Destaque-se que em várias constituições brasileiras sempre houve preocupação com alienações ou concessões de terras públicas que possuíssem um tamanho considerável. Questões de interesse público e estratégicas demandam essa preocupação constitucional.

Salta aos olhos que anular essa ilegalidade, mais de 50 anos depois, ocasionaria um transtorno inimaginável para os interessados e, muito provavelmente, para milhares de pessoas, físicas e jurídicas, que entabularam relações sociais sobre as “terras ilegais”.

Conforme trechos do voto do Ministro relator:

“… ressaltou serem extremamente consideráveis os seguintes aspectos fáticos: a) os contratos em questão foram pactuados há 59 anos; b) a cadeia dominial a partir daí perder-se-ia no tempo, abrangendo extensa área que equivaleria, aproximadamente, a 40.000 km² (corresponderia ao dobro da área do Estado de Sergipe); c) as concessões de domínio foram realizadas por ente federativo, o que, presumir-se-ia, haver despertado nos adquirentes fundada convicção da legalidade dos negócios. Aduziu que, assim como no direito estrangeiro, o ordenamento brasileiro reverenciaria os princípios ou subprincípios conexos da segurança jurídica e da proteção da confiança, sob a compreensão de que nem sempre se assentariam, exclusivamente, na legalidade. Isto significaria que situações de fato, ao perdurar significativamente no tempo — sobretudo se oriundas de atos administrativos, que guardariam presunção e aparência de legitimidade —, deveriam ser estimadas com cautela quanto à regularidade jurídica, até porque, enquanto a segurança seria fundamento quase axiomático, perceptível do ângulo geral e abstrato, a confiança, que diz com a subjetividade, apenas seria passível de avaliação perante a concretude das circunstâncias”.

O decorrer do tempo, a proteção da confiança e, principalmente, a segurança jurídica em um caso sensível como esse foram fortes argumentos para estabilizar os atos administrativos ilegais.
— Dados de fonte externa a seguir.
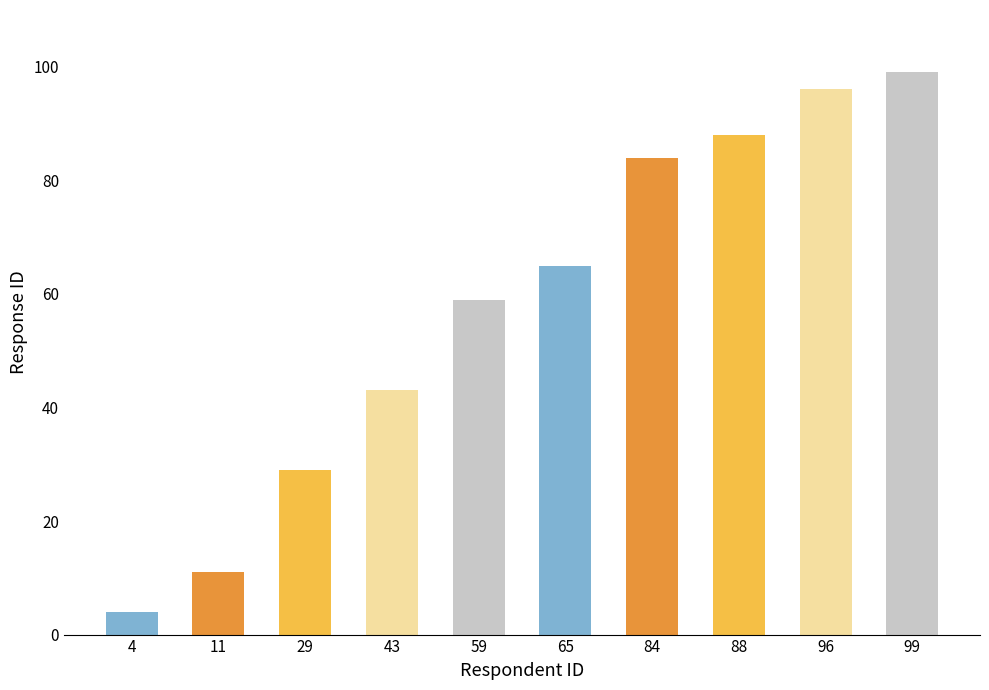

What is the value of the 1st bar from the left?

4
No julgado foi possível verificar que o STF, ainda que tangencialmente, teceu considerações sobre a diferenciação entre estabilização e convalidação.
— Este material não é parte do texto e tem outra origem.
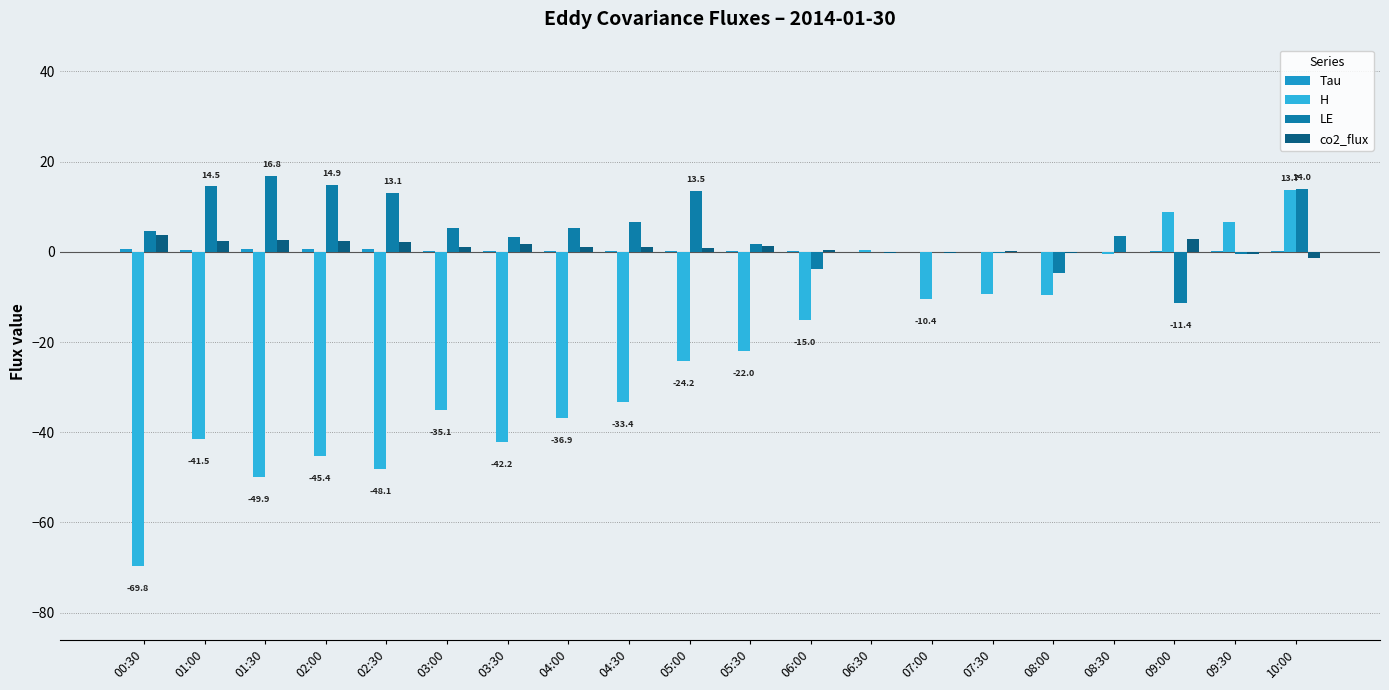

Is it true that Tau equals 0.0 at 03:30?

False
Assim, ficou esclarecido que a convalidação só poderia ocorrer no caso de atos administrativos que admitissem repetição sem vícios. Assim, em sentido oposto, para aqueles atos que não pudessem ser sanados na conjuntura temporal atual, ocorreria a estabilização ou consolidação.
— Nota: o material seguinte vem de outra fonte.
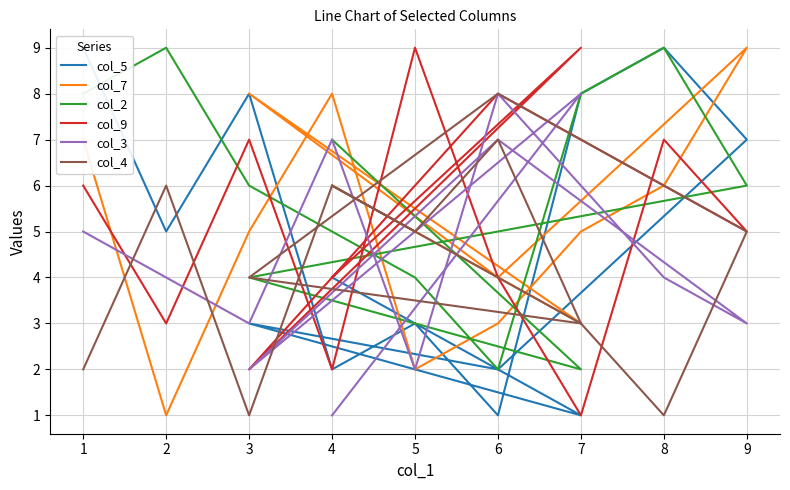

True or false: col_3 and col_7 intersect in this chart.

True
Para finalizar, deve ser compreendido que a segurança jurídica não é e não pode servir como escudo para “tornar aceitável” situações teratológicas ou que tenham afrontado (ou afrontem) violentamente a ordem legal/constitucional. Caso contrário, essa linha de pensamento será uma espécie de premiação para o gestor ou servidor que atue fora dos consectários lícitos administrativos.

A segurança jurídica deve ser chamada para apaziguar as contingências que possam causar transtornos gigantescos, e não como solução mágica para ilegalidades. Importante frisar que muitos autores não fazem essa distinção, especialmente porque o plano fático não será afetado por questões de nomenclatura. Mas, como o STF já abordou o tema ao analisar o princípio da proteção da confiança, esse tipo de conhecimento é importantíssimo e pode enriquecer a profundidade do conhecimento em uma questão discursiva ou oral.

Dr. Rodrigo Duarte, Advogado da União.